Sofinnova Partners—not to be confused with its U.S.-based “cousin” Sofinnova Investments—employs around 80 people spread across its Paris headquarters as well as offices in London, Milan and Luxembourg. The VC firm oversees $2.5 billion and has a portfolio of 100 companies spread across six segments including biotech, medtech and digital medicine—of which the latter closed its first $200 million fund last month.

The same month, one of Sofinnova’s European biotechs achieved that rarest of feats in 2023—a successful IPO. France’s Abivax raised over $235 million from its Nasdaq listing, which the Paris-based company will partly use to complete the phase 3 development of ulcerative colitis med obefazimod.

As a self-styled “eternal optimist,” does Papiernik see Abivax’s success as a portent that the icy IPO waters are finally thawing?

“I don't think there's any signs that this will happen,” he replies. “I'd love to be surprised that I’m completely wrong and this thing just goes back to the good old times, [but] I don't think so.”

It means that an acquisition remains the most likely exit route for biotechs for the time being. “I think that's what we need to concentrate on,” he says.

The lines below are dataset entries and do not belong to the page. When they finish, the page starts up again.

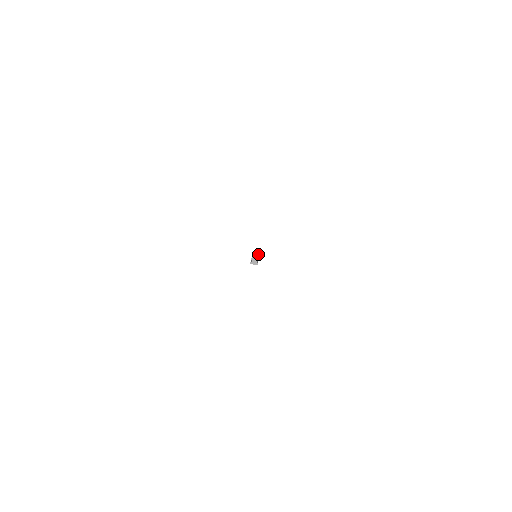
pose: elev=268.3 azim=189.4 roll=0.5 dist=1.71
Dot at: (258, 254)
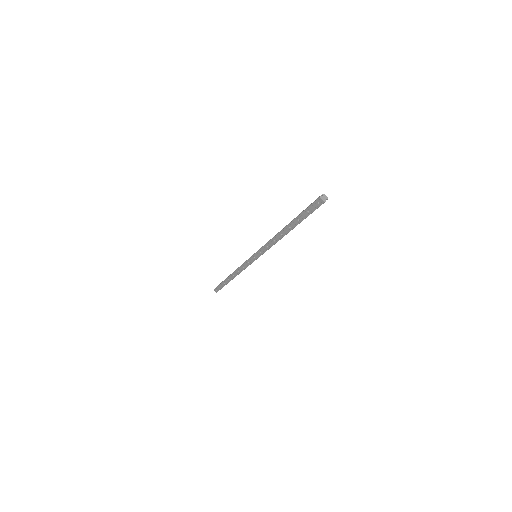
Dot at: occluded
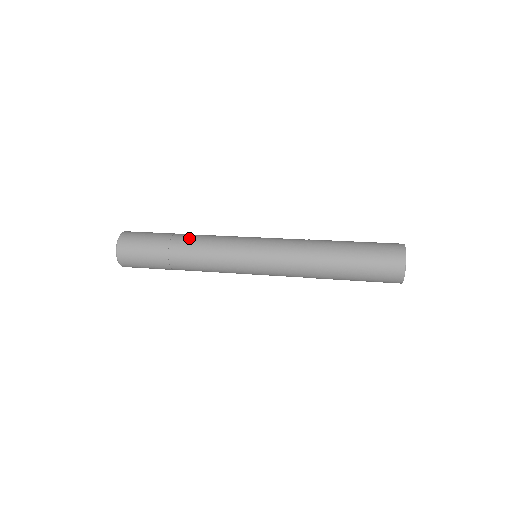
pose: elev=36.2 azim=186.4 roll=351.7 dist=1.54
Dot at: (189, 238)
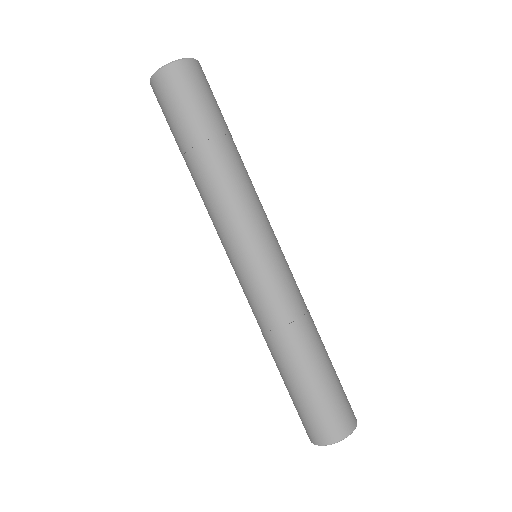
Dot at: (210, 170)
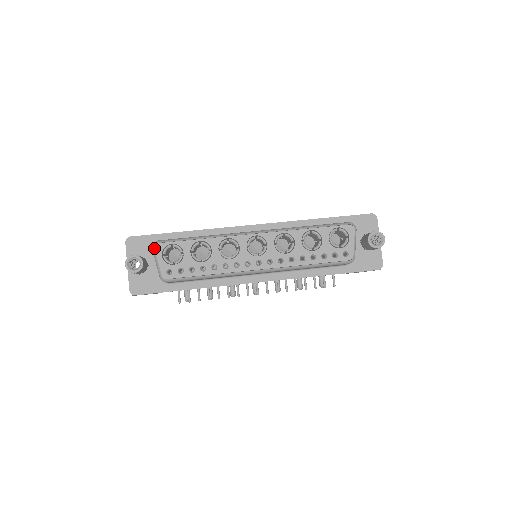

The “silver lining” is that the appetite among Big Pharmas to acquire biotechs remains strong. This was exemplified by comments at Jefferies from Roche’s CFO that there is an “urgency, but not desperation” to the company’s search for new acquisitions.

Sofinnova has seen this pharma hunger for itself in the past few weeks as Eli Lilly acquired one of its portfolio companies, French antibody-drug conjugate developer Mablink Bioscience.

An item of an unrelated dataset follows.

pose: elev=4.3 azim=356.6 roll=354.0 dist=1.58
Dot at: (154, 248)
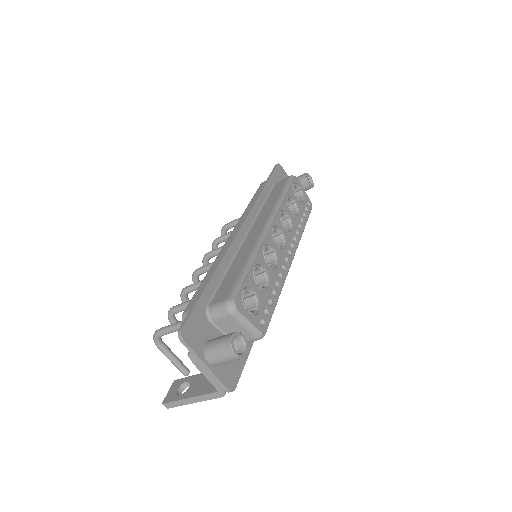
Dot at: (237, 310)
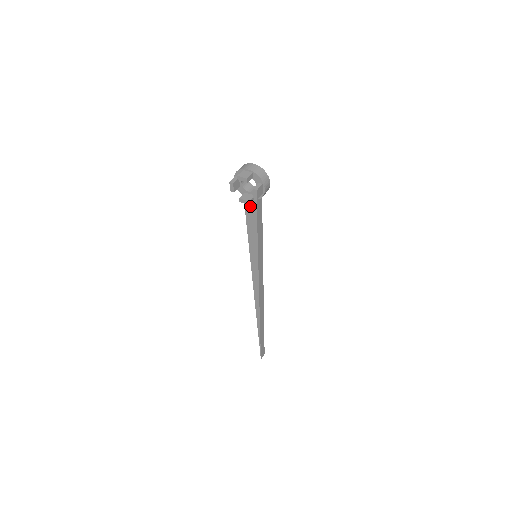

In the tough financial climate, some U.S. investors have narrowed their scope to domestic biotechs, where they feel more familiar, Papiernik says. It means that a U.S. Big Pharma’s decision to go all-in on a European drug developer is always cause to celebrate.

Lilly doesn't have a problem buying a company in Lyon if the science is good. We should find solace in this.” — Antoine Papiernik, Sofinnova Partners

“Lilly doesn't have a problem buying a company in Lyon if the science is good,” he says. “We should find solace in this.”

In the meantime, biotechs need to find any solution to keep the funding flowing in. “Flat is the new up,” says Papiernik, referring to a trend for financing extensions, where a biotech snags some additional cash using the same terms as a previous round.

There’s also “a lot of bridge financing going on,” he adds, as a way for companies to cover short-term costs while suitable longer-term funding is secured.

“In general, investors hate bridges, they hate uncertainty—you want a new route at ‘X’ percent,” Papiernik explains. “In the absence of that … people are doing [bridge rounds] a lot more than they used to.”

So when the sector gathers in London in a year’s time for Jefferies 2024, does Papiernik expect anything to have changed?

“My prediction is I don't think there's going to be a massive change on the public markets,” he responds.

“But I do think that, reading the tea leaves on the M&A side, there is going to be more transactions and that those transactions are going to liberate a lot of the pent-up demand.”